I think that there are a number of ways in which to understand the field of Peace, Conflict, and Social Justice Studies within a larger framework of social justice and human rights.  More than anything, though, I think that this field of study has been so profound for me because it has given me the tools necessary to try to help foster a society based on equality and justice.  The many experiences I’ve had throughout my college career thus far, both abroad and in the Philadelphia area, have cemented a commitment to empowering individuals and communities to fight for their own basic liberties, especially during times of conflict.  I certainly don’t think that I can single-handedly change the world, but I do think that the broad range of courses I have taken for the concentration not only provide the theoretical backing to understand what causes social conflicts, and how they can be resolved, but also act as a toolbox to help me make a much bigger impact than I would be able to otherwise.

In many ways, my time at Bryn Mawr reads as a progression, a linear story with a beginning and an end – but in reality I have experienced it as spiraling.  Every new experience has been informed by prior ones, and things I’ve learned in classroom settings seep into volunteer and community service work, and vice versa. As I think becomes clear in reading my portfolio, I would never have been able to be effective at my current job, for instance, without having taken social justice-related courses across a variety of disciplines and having had earlier volunteer and activist experiences. 

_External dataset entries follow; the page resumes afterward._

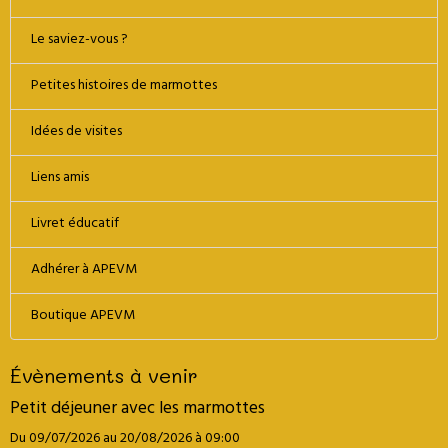
Le saviez-vous ?
Petites histoires de marmottes
Idées de visites
Liens amis
Livret éducatif
Adhérer à APEVM
Boutique APEVM
Évènements à venir
Petit déjeuner avec les marmottes
Du 09/07/2026
au 20/08/2026
à 09:00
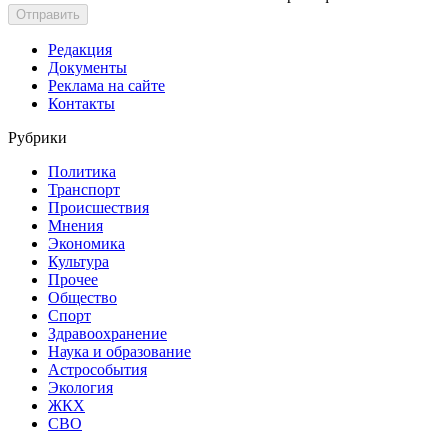
Отправить
Редакция
Документы
Реклама на сайте
Контакты
Рубрики
Политика
Транспорт
Происшествия
Мнения
Экономика
Культура
Прочее
Общество
Спорт
Здравоохранение
Наука и образование
Астрособытия
Экология
ЖКХ
СВО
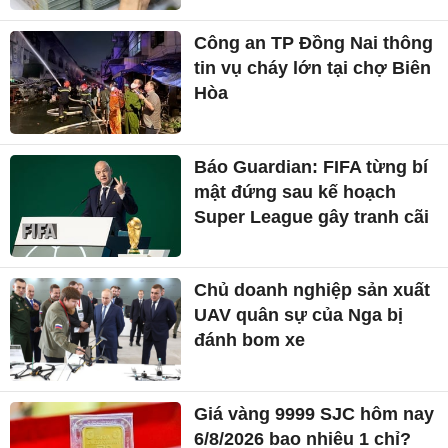
Công an TP Đồng Nai thông
tin vụ cháy lớn tại chợ Biên
Hòa
Báo Guardian: FIFA từng bí
mật đứng sau kế hoạch
Super League gây tranh cãi
Chủ doanh nghiệp sản xuất
UAV quân sự của Nga bị
đánh bom xe
Giá vàng 9999 SJC hôm nay
6/8/2026 bao nhiêu 1 chỉ?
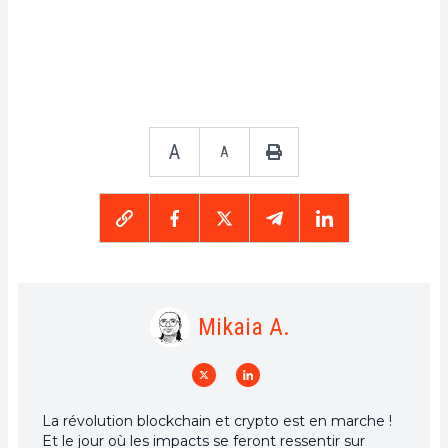
A
A
Mikaia A.
La révolution blockchain et crypto est en marche !
Et le jour où les impacts se feront ressentir sur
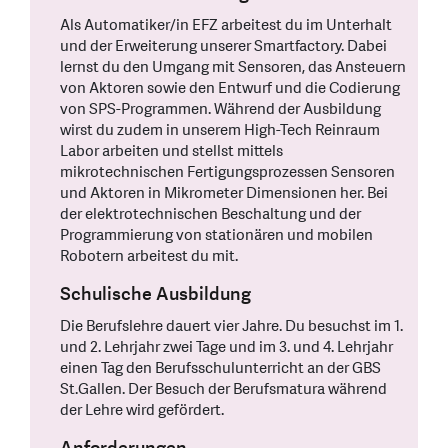
Als Automatiker/in EFZ arbeitest du im Unterhalt
und der Erweiterung unserer Smartfactory. Dabei
lernst du den Umgang mit Sensoren, das Ansteuern
von Aktoren sowie den Entwurf und die Codierung
von SPS-Programmen. Während der Ausbildung
wirst du zudem in unserem High-Tech Reinraum
Labor arbeiten und stellst mittels
mikrotechnischen Fertigungsprozessen Sensoren
und Aktoren in Mikrometer Dimensionen her. Bei
der elektrotechnischen Beschaltung und der
Programmierung von stationären und mobilen
Robotern arbeitest du mit.
Schulische Ausbildung
Die Berufslehre dauert vier Jahre. Du besuchst im 1.
und 2. Lehrjahr zwei Tage und im 3. und 4. Lehrjahr
einen Tag den Berufsschulunterricht an der GBS
St.Gallen. Der Besuch der Berufsmatura während
der Lehre wird gefördert.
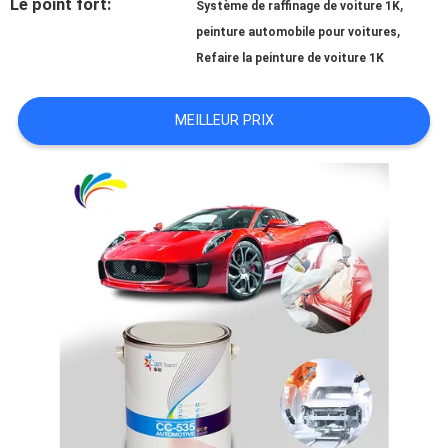
Le point fort:
,
Système de raffinage de voiture 1K
,
peinture automobile pour voitures
NOUVELLES
Refaire la peinture de voiture 1K
MEILLEUR PRIX
DEMANDE
DE
SOUMISSION
PLAN
DU
SITE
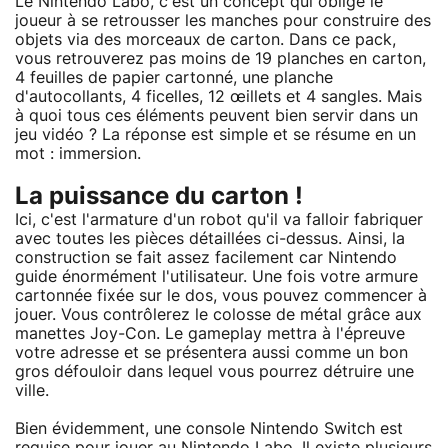
Le Nintendo Labo, c'est un concept qui oblige le
joueur à se retrousser les manches pour construire des
objets via des morceaux de carton. Dans ce pack,
vous retrouverez pas moins de 19 planches en carton,
4 feuilles de papier cartonné, une planche
d'autocollants, 4 ficelles, 12 œillets et 4 sangles. Mais
à quoi tous ces éléments peuvent bien servir dans un
jeu vidéo ? La réponse est simple et se résume en un
mot : immersion.
La puissance du carton !
Ici, c'est l'armature d'un robot qu'il va falloir fabriquer
avec toutes les pièces détaillées ci-dessus. Ainsi, la
construction se fait assez facilement car Nintendo
guide énormément l'utilisateur. Une fois votre armure
cartonnée fixée sur le dos, vous pouvez commencer à
jouer. Vous contrôlerez le colosse de métal grâce aux
manettes Joy-Con. Le gameplay mettra à l'épreuve
votre adresse et se présentera aussi comme un bon
gros défouloir dans lequel vous pourrez détruire une
ville.
Bien évidemment, une console Nintendo Switch est
requise pour jouer au Nintendo Labo. Il existe plusieurs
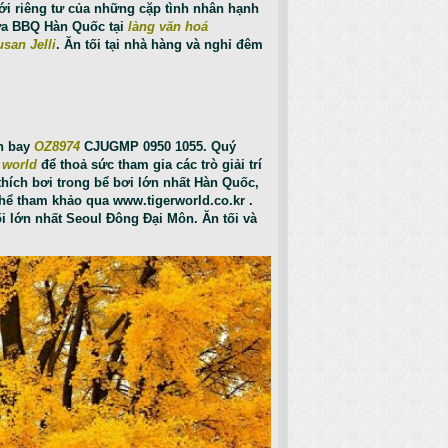
iới riêng tư của những cặp tình nhân hạnh
rưa BBQ Hàn Quốc tại
làng văn hoá
san Jelli
. Ăn tối tại nhà hàng và nghỉ đêm
ến bay
OZ8974
CJUGMP 0950 1055. Quý
 world
để thoả sức tham gia các trò giải trí
hích bơi trong bể bơi lớn nhất Hàn Quốc,
thể tham khảo qua
www.tigerworld.co.kr
.
i lớn nhất Seoul Đông Đại Môn. Ăn tối và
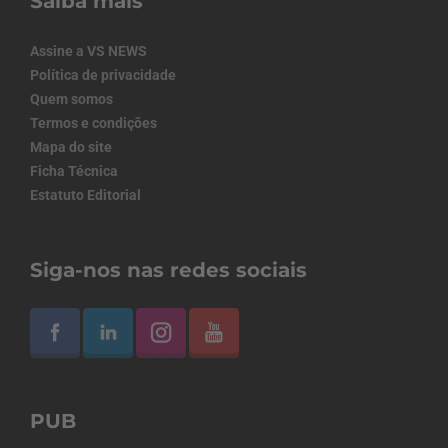
Saiba mais
Assine a VS NEWS
Política de privacidade
Quem somos
Termos e condições
Mapa do site
Ficha Técnica
Estatuto Editorial
Siga-nos nas redes sociais
PUB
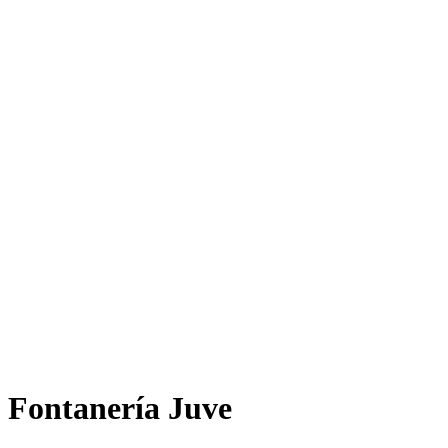
Fontanería Juve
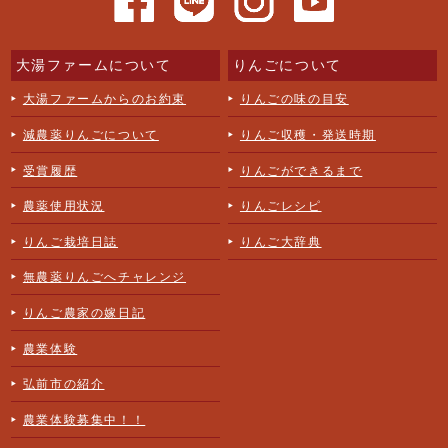
大湯ファームについて
りんごについて
大湯ファームからのお約束
りんごの味の目安
減農薬りんごについて
りんご収穫・発送時期
受賞履歴
りんごができるまで
農薬使用状況
りんごレシピ
りんご栽培日誌
りんご大辞典
無農薬りんごへチャレンジ
りんご農家の嫁日記
農業体験
弘前市の紹介
農業体験募集中！！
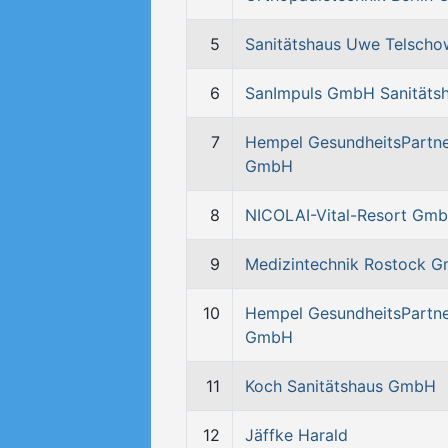
5
Sanitätshaus Uwe Telscho
6
SanImpuls GmbH Sanitäts
7
Hempel GesundheitsPartn
GmbH
8
NICOLAI-Vital-Resort Gm
9
Medizintechnik Rostock 
10
Hempel GesundheitsPartn
GmbH
11
Koch Sanitätshaus GmbH
12
Jäffke Harald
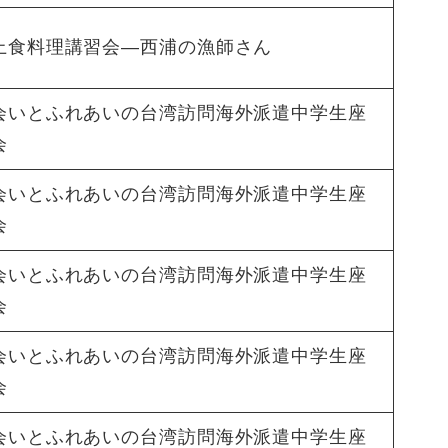
上食料理講習会―西浦の漁師さん
会いとふれあいの台湾訪問海外派遣中学生座
会
会いとふれあいの台湾訪問海外派遣中学生座
会
会いとふれあいの台湾訪問海外派遣中学生座
会
会いとふれあいの台湾訪問海外派遣中学生座
会
会いとふれあいの台湾訪問海外派遣中学生座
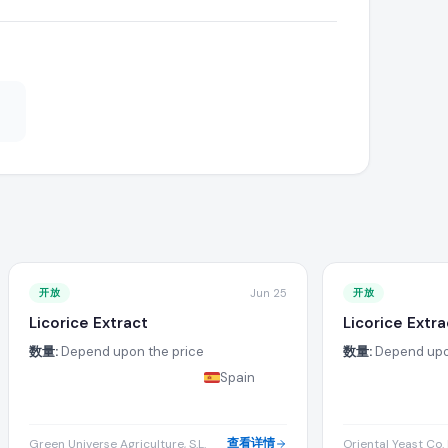
产能、运输条款以及针对所需 rice 的付款条件。
式,直接与正在寻找该产品的公司协商出口条款。
您的制造或供应能力可以满足此批量需求。
 目录中搜索更多正在寻找 rice 的活跃进口商。
开放
Jun 25
开放
Licorice Extract
Licorice Extra
数量:
Depend upon the price
数量:
Depend upo
制造商或出口商,这能在买家寻找您的产品时提升您赢得采购需求的机
Spain
e 采购需求的详细信息部分。
查看详情
Green Universe Agriculture, S.L.
Oriental Yeast Co.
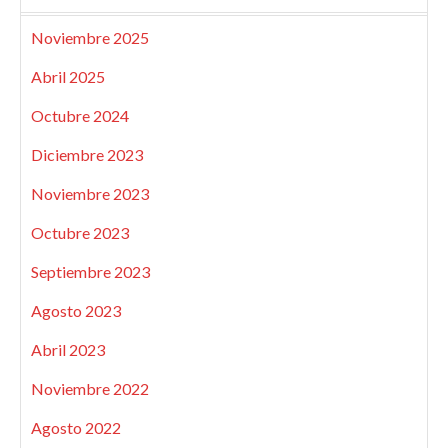
Noviembre 2025
Abril 2025
Octubre 2024
Diciembre 2023
Noviembre 2023
Octubre 2023
Septiembre 2023
Agosto 2023
Abril 2023
Noviembre 2022
Agosto 2022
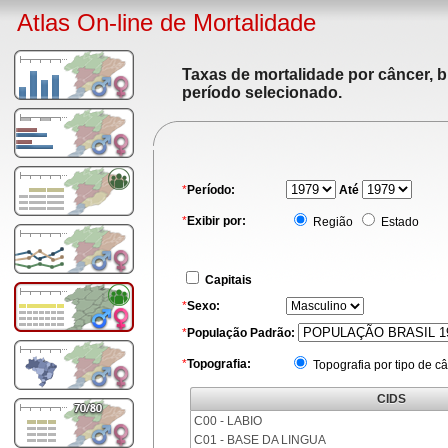
Atlas On-line de Mortalidade
Taxas de mortalidade por câncer, b
período selecionado.
*
Período:
Até
*
Exibir por:
Região
Estado
Capitais
*
Sexo:
*
População Padrão:
*
Topografia:
Topografia por tipo de c
CIDS
C00 - LABIO
C01 - BASE DA LINGUA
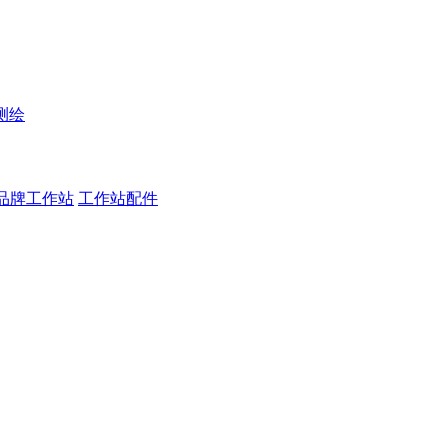
测绘
品牌工作站
工作站配件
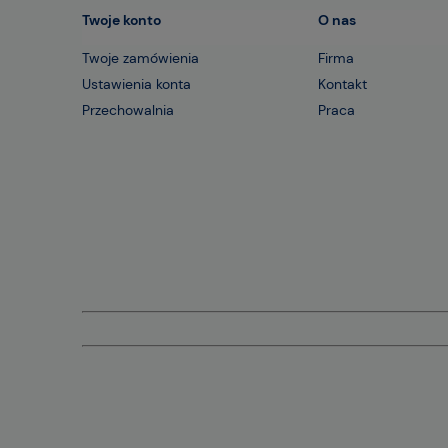
Twoje konto
O nas
Twoje zamówienia
Firma
Ustawienia konta
Kontakt
Przechowalnia
Praca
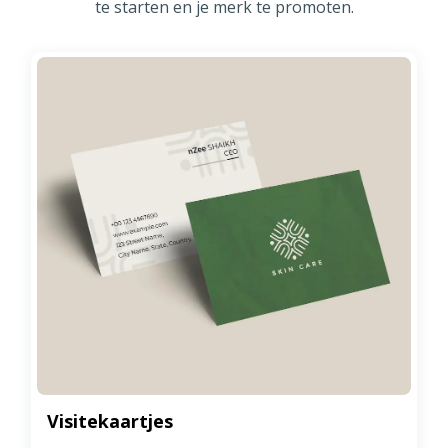
te starten en je merk te promoten.
Visitekaartjes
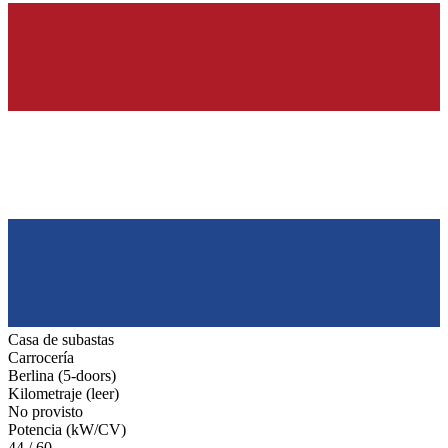
Casa de subastas
Carrocería
Berlina (5-doors)
Kilometraje (leer)
No provisto
Potencia (kW/CV)
44 / 60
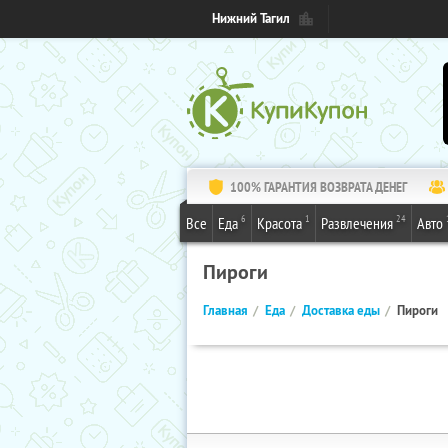
Нижний Тагил
100% ГАРАНТИЯ ВОЗВРАТА ДЕНЕГ
6
1
24
Все
Еда
Красота
Развлечения
Авто
Пироги
Главная
Еда
Доставка еды
Пироги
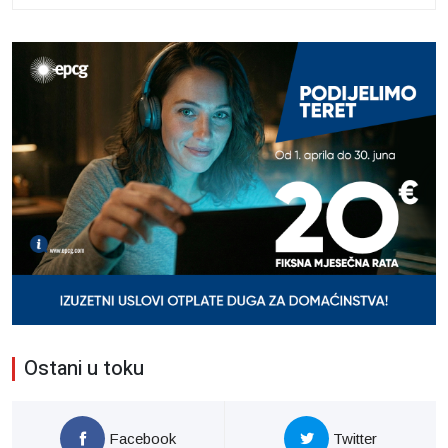
Ostani u toku
Facebook
Twitter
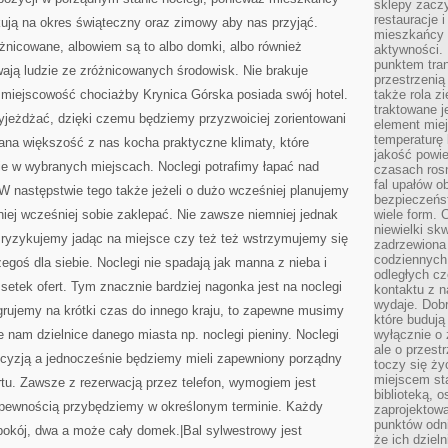
sklepy zacz
restauracje 
kują na okres świąteczny oraz zimowy aby nas przyjąć.
mieszkańcy 
nicowane, albowiem są to albo domki, albo również
aktywności. 
punktem tran
ają ludzie ze zróżnicowanych środowisk. Nie brakuje
przestrzenią
miejscowość chociażby Krynica Górska posiada swój hotel.
także rola zi
traktowane j
wyjeżdżać, dzięki czemu będziemy przyzwoiciej zorientowani
element mie
temperaturę 
ana większość z nas kocha praktyczne klimaty, które
jakość powie
ie w wybranych miejscach. Noclegi potrafimy łapać nad
czasach ros
fal upałów o
. W następstwie tego także jeżeli o dużo wcześniej planujemy
bezpieczeńs
dniej wcześniej sobie zaklepać. Nie zawsze niemniej jednak
wiele form. 
niewielki sk
 ryzykujemy jadąc na miejsce czy też też wstrzymujemy się
zadrzewiona 
codziennych 
zegoś dla siebie. Noclegi nie spadają jak manna z nieba i
odległych cz
setek ofert. Tym znacznie bardziej nagonka jest na noclegi
kontaktu z n
wydaje. Dobr
grujemy na krótki czas do innego kraju, to zapewne musimy
które budują
e nam dzielnice danego miasta np. noclegi pieniny. Noclegi
wyłącznie o 
ale o przest
cyzją a jednocześnie będziemy mieli zapewniony porządny
toczy się ży
miejscem sta
rtu. Zawsze z rezerwacją przez telefon, wymogiem jest
biblioteką, 
z pewnością przybędziemy w określonym terminie. Każdy
zaprojektow
punktów odni
 pokój, dwa a może cały domek.|Bal sylwestrowy jest
że ich dziel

Peace, conflict, and justice understandings are of growing importance, not just in the international realm, but also in terms of looking at nonviolent solutions to conflict within the United States.  I hope that this portfolio helps to showcase one way in which the field can be understood within a multidisciplinary framework.  I also hope that this portfolio becomes a site for continued collaboration, and I hope to invite all readers to comment with questions, insights, criticism, and feedback.